I bought the Watch for what happened last night

Discussion in 'Apple Watch' started by Ntombi, Dec 15, 2018.

  1. sean000 macrumors 65816


    Jul 16, 2015
    Bellingham, WA
    If your tachycardia presents with no other symptoms, heart-related risk factors, or obvious underlying causes then many doctors probably would tell you not to worry unless it becomes frequent and is noticeable (you feel it even without your watch alerting you). If it is frequent then you should see a doctor willing to take it more seriously. Some years ago I was feeling all kinds of flip flops in my chest as well as occasional tachycardia. My doctor referred me to a cardiologist who had me wear a Holter monitor for a couple of weeks. It did not detect any abnormal rhythms (like AFib), so he said it likely was anxiety. This was during the recession, which was a very stressful time for my family. The fact that I had it checked out by a cardiologist and was reassured helped my anxiety about it tremendously, and I was able to focus on reducing my anxiety knowing that was the likely cause. After another month the episodes stopped. Even though it turned out that I had no heart problems, getting referred to a cardiologist ended up being a positive thing because it helped eliminate the symptoms I was having.

    I’m not a doctor, so take this with a grain of salt. Doctors vary in how agressive they are with testing and treatment. My brother is a doctor and he disagrees sometimes with how casually other doctors treat certain types of symptoms or information (he has told certain family members that they need to insist on a test from time to time). That said he will also tell you if he thinks you’re just being anxious and getting worked up for little reason. Doctors don’t just listen to your body. They also take into account your risk factors for certain conditions. The more risk factors you have, the more likely they are to recommend further testing or examination.

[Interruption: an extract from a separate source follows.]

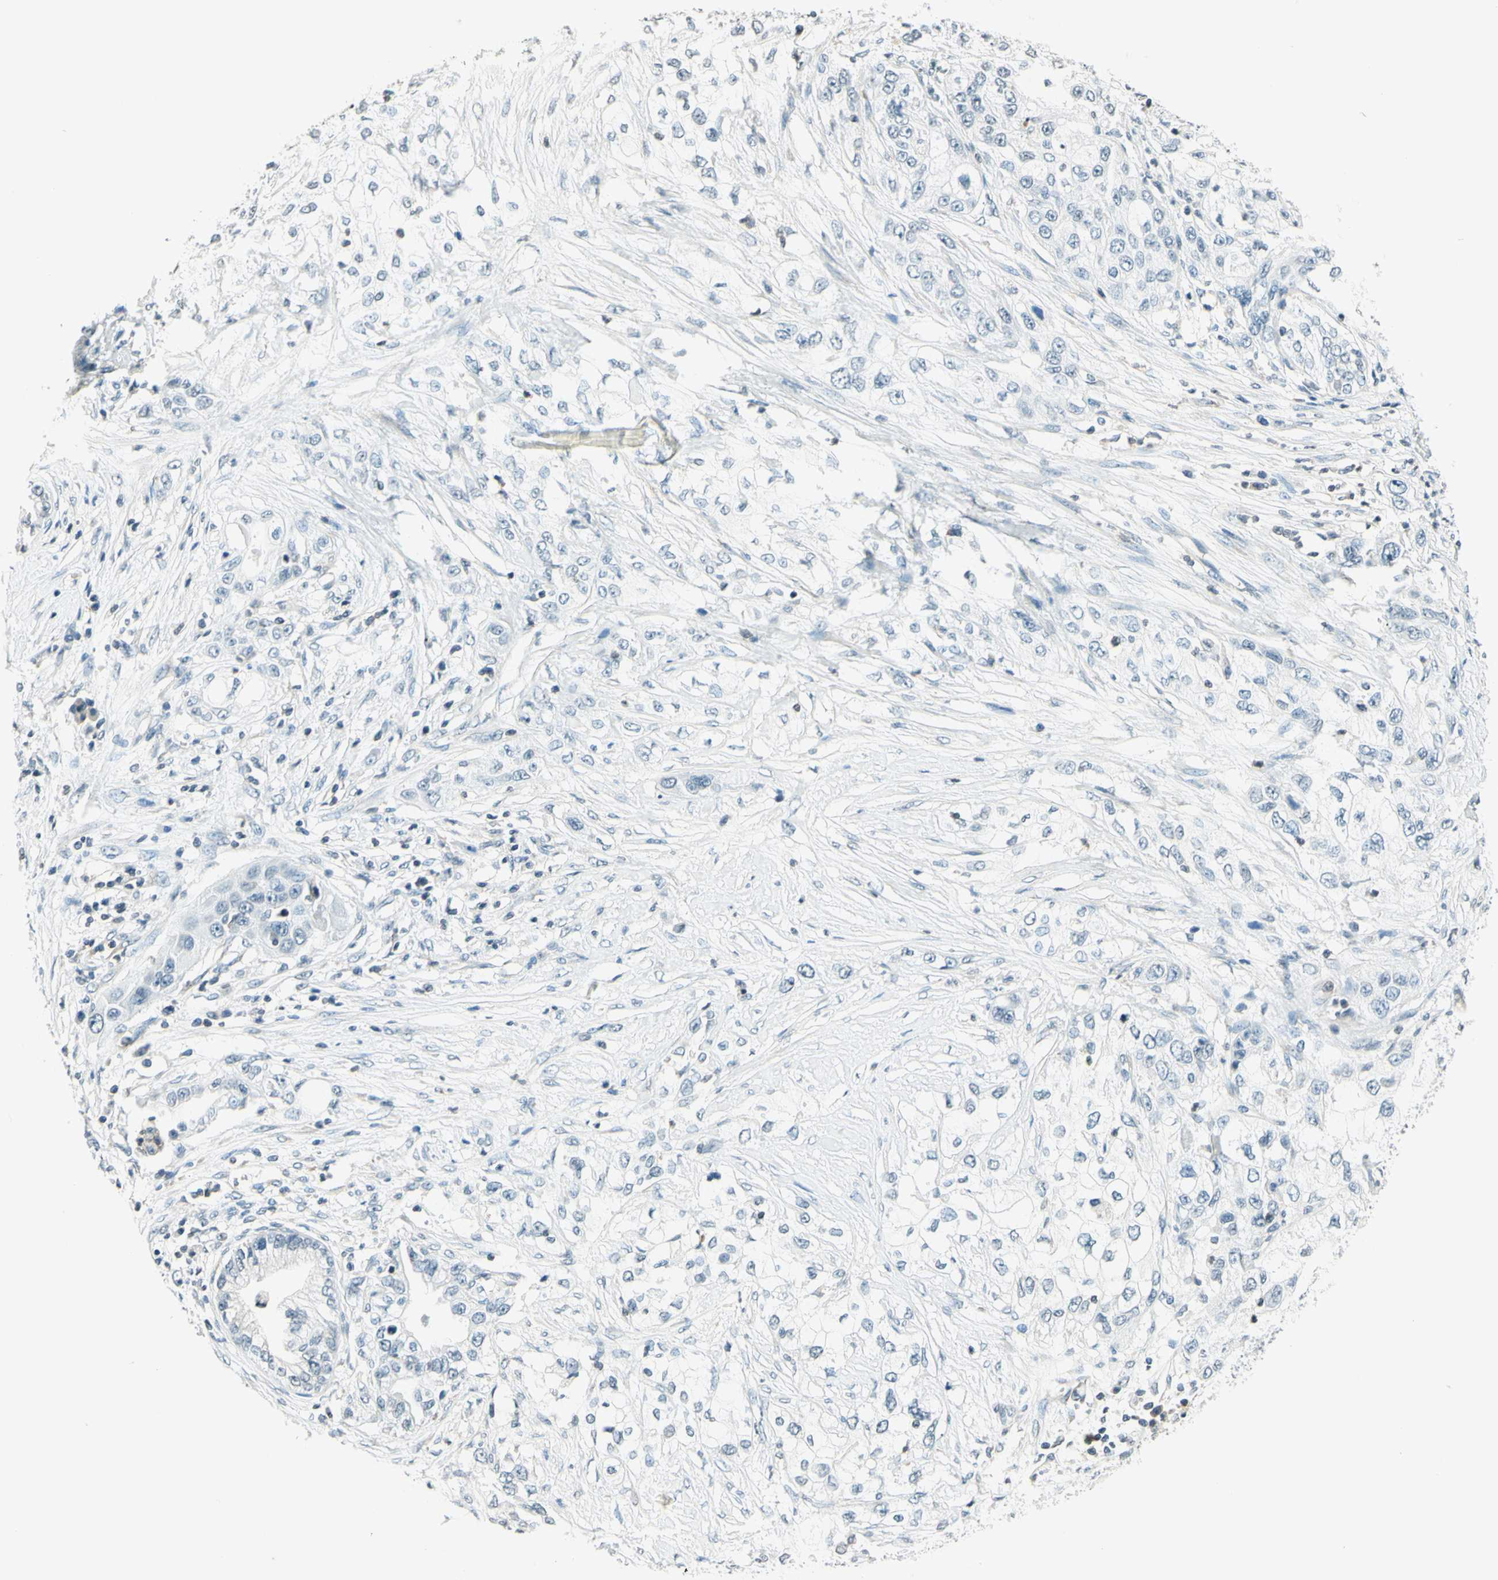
{"staining": {"intensity": "negative", "quantity": "none", "location": "none"}, "tissue": "pancreatic cancer", "cell_type": "Tumor cells", "image_type": "cancer", "snomed": [{"axis": "morphology", "description": "Adenocarcinoma, NOS"}, {"axis": "topography", "description": "Pancreas"}], "caption": "This is an immunohistochemistry image of human adenocarcinoma (pancreatic). There is no staining in tumor cells.", "gene": "WIPF1", "patient": {"sex": "female", "age": 70}}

    Some doctors see devices like the Apple Watch as a positive that helps keep patients engaged with their health, and others see it as a tool for gathering useless metrics in an uncontrolled way that will do more harm than good. They worry it will increase hypochondria and lead to tests and treatments that cause the patient unnecessary pain and anxiety. The reality is that it is likely to do both. Personally I’m glad my doctor is willing to include this type of data in a conversation. That doesn’t mean he will always find it useful, but it might be useful in the future depending on what else is going on with my health. Context is everything.
  2. oeagleo macrumors 6502


    Feb 5, 2016
    West Jordan, Utah
    I think just for shitzengiggles, I'd get a second opinion if that high heartbeat was showing regularly, or at least consistently.
  3. Ntombi thread starter macrumors 68040


    Jul 1, 2008
    Bostonian exiled in SoCal
    That would be alarming for me. No one should blindly follow new tech, nor should they dismiss it out of hand. He sounds hidebound against anything he didn’t learn in med school, and that would mean I’d be looking for a new doctor.

    I have a medicine-induced heart thing, and if my pulse gets too high (without reason), or I experience palpitations, I’m supposed to take a pill. I can feel the palpitations about 75% of the time, but the high pulse is hit or miss. The watch has really helped me monitor my pulse—which I double-checked manually for the first couple of nights, now I don’t bother, because it’s spot on.

    BTW, when the techs are checking my pulse, my Watch is generally within 2 BPM of their result.
  4. DontGetTheCheese macrumors regular

    Nov 22, 2015
    There's another price to off-beat heart numbers, your mental health. I have a low resting heart rate, gets into the 40's sometimes during the day. The lowest I've seen was 39, which was at night where lower rates are more normal. I know I'm probably fine, been checked by a cardiologist in fact, but I still have some anxiety over it and it affects the rest of your life.

    Anyways, I'd dump the guy. Doctors are disposable, in some areas, and I'd dispose of the guy. While I stand by what I wrote a few months ago, that I think the ECG is a bit of a gimmick, the AW4 is really good a getting the heart rate right. Assuming you are wearing it right, that's off-kilter enough that it's worth getting checked by someone a bit more into the modern world if only for peace of mind.